#### WHAT THIS TASK INVOLVES:
Filter these entries, keeping only lines that hold the word "input".

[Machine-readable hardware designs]

##########

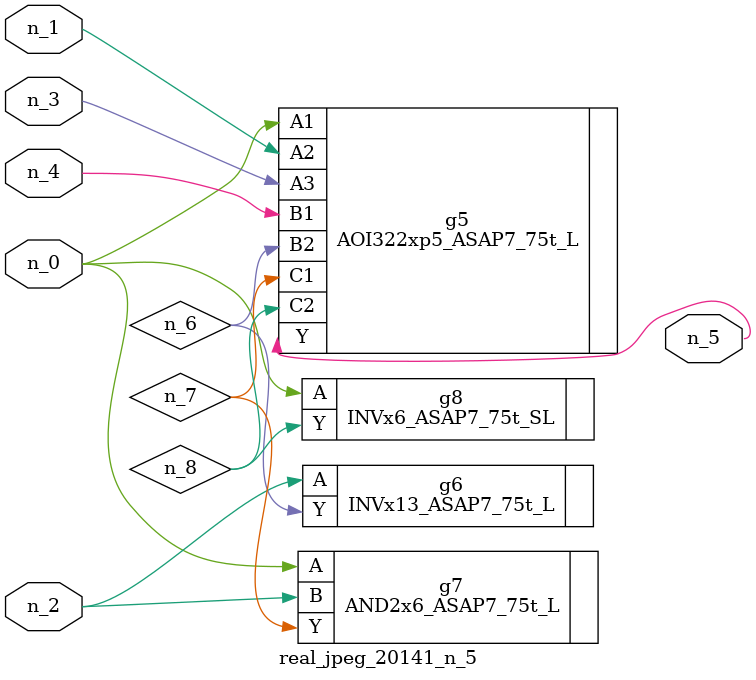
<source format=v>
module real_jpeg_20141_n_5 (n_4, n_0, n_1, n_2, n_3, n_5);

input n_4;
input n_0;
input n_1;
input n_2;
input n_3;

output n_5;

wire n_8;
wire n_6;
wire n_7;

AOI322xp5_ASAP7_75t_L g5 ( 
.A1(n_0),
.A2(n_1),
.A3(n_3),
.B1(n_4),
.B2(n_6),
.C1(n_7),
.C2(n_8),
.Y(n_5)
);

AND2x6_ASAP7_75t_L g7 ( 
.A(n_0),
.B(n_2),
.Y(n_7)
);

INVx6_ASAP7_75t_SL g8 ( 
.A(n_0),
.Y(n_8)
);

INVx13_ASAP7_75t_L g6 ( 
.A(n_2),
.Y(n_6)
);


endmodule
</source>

##########

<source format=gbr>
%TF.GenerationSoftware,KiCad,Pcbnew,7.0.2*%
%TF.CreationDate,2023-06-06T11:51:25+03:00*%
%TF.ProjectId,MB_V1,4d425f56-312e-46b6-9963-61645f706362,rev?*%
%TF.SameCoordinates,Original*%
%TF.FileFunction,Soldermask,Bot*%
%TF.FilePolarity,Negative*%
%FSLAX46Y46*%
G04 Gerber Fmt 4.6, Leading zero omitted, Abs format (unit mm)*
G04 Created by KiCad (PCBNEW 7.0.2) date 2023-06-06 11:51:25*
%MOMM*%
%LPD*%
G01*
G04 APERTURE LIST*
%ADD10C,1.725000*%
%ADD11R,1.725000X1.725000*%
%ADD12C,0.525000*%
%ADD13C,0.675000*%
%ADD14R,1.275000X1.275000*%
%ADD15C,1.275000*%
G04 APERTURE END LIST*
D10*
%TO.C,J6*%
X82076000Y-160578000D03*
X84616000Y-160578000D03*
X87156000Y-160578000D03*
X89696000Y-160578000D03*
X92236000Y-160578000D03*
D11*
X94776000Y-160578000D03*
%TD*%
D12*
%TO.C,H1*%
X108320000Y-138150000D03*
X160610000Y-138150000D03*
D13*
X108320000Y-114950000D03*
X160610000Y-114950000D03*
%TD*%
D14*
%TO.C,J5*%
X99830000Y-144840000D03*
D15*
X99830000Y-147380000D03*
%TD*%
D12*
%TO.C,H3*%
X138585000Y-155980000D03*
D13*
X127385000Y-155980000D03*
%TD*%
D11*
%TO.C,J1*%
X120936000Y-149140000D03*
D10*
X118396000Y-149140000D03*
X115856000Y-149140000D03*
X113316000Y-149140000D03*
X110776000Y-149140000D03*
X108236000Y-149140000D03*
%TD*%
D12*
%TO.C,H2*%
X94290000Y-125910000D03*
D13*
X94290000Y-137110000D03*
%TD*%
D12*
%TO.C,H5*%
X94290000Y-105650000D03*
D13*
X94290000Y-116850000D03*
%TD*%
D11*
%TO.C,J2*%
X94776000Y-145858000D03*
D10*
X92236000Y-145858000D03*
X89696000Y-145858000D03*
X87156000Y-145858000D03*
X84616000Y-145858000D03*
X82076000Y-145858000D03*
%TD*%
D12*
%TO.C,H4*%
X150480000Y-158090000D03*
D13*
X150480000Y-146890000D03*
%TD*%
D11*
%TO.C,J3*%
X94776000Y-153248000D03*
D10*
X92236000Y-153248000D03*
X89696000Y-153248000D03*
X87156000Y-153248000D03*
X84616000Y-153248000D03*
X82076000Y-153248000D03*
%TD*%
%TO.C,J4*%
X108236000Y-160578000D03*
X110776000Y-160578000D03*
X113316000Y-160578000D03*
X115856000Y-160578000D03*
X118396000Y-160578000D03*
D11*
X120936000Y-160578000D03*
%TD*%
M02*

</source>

##########

#### COMPLETED EXERCISE:
input n_4;
input n_0;
input n_1;
input n_2;
input n_3;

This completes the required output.